Start of GIVEN RECORDS
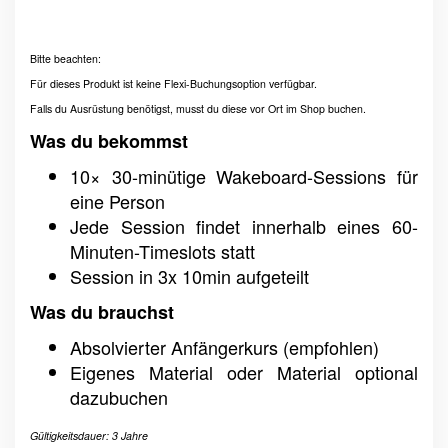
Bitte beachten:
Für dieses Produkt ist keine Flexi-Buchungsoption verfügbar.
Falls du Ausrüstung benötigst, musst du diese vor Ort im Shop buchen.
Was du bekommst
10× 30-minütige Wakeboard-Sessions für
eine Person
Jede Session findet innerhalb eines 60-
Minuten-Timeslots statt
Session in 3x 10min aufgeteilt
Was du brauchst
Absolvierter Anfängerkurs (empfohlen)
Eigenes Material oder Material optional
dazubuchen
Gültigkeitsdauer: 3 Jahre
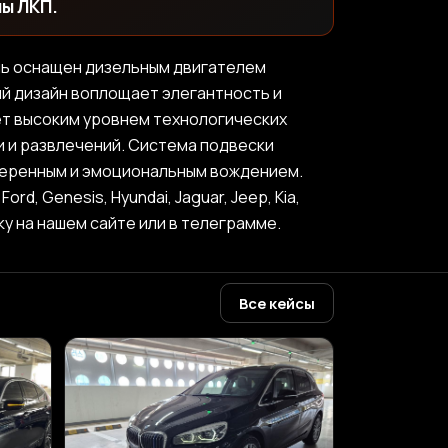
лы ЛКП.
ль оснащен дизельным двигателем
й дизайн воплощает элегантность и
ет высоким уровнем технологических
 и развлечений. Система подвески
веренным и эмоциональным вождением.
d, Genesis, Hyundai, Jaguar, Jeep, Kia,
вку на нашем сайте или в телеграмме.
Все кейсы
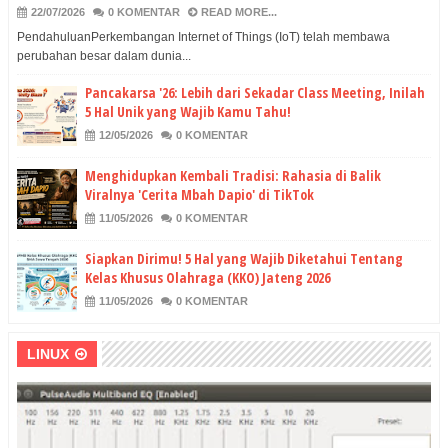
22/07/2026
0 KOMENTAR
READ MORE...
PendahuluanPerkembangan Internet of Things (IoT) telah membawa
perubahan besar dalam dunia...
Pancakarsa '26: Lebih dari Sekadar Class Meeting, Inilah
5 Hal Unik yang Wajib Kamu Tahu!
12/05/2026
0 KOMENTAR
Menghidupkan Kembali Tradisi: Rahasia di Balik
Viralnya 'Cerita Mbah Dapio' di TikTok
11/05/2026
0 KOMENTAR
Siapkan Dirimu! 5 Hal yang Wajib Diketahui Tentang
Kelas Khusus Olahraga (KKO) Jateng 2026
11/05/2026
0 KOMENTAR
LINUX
End of GIVEN RECORDS
Start of GIVEN RECORDS
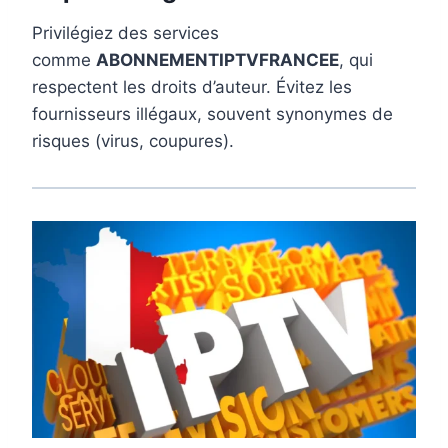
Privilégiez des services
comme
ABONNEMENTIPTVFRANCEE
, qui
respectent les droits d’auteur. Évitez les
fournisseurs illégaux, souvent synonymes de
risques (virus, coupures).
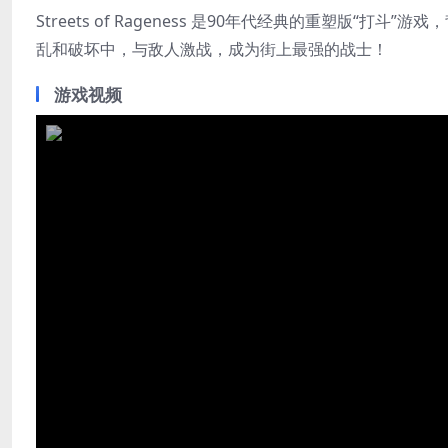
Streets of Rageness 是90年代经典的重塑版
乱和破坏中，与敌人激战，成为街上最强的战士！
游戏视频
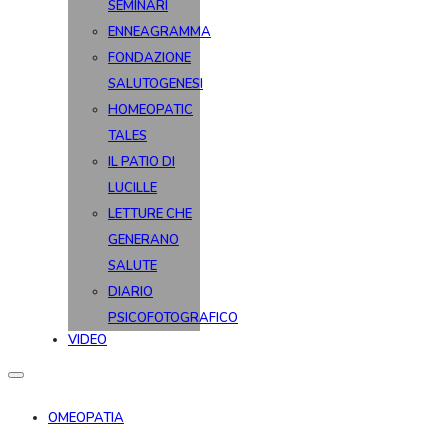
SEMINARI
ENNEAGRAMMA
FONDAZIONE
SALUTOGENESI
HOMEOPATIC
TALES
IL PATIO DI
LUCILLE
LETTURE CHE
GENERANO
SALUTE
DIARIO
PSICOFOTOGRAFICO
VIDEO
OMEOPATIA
End of GIVEN RECORDS
Start of GIVEN RECORDS
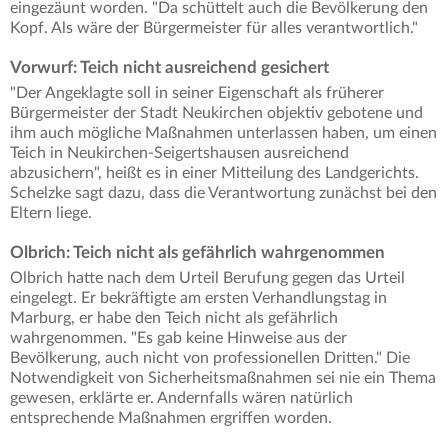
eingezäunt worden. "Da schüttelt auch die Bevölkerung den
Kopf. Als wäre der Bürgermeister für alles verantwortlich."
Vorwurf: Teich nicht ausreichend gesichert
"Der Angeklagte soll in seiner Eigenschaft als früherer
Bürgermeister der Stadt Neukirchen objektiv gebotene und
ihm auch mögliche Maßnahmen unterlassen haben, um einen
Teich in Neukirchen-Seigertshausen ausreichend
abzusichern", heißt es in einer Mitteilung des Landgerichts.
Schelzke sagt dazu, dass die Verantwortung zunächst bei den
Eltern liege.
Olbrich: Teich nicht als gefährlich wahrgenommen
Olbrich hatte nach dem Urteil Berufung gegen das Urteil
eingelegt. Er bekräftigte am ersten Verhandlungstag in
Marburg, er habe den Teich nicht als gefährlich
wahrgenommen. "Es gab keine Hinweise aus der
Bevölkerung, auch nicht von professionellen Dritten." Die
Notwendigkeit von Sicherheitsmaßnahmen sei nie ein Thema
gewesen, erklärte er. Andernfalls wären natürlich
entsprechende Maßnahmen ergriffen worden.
End of GIVEN RECORDS
Only a number is needed here: the count of lines above that hold the string "Neukirchen".

2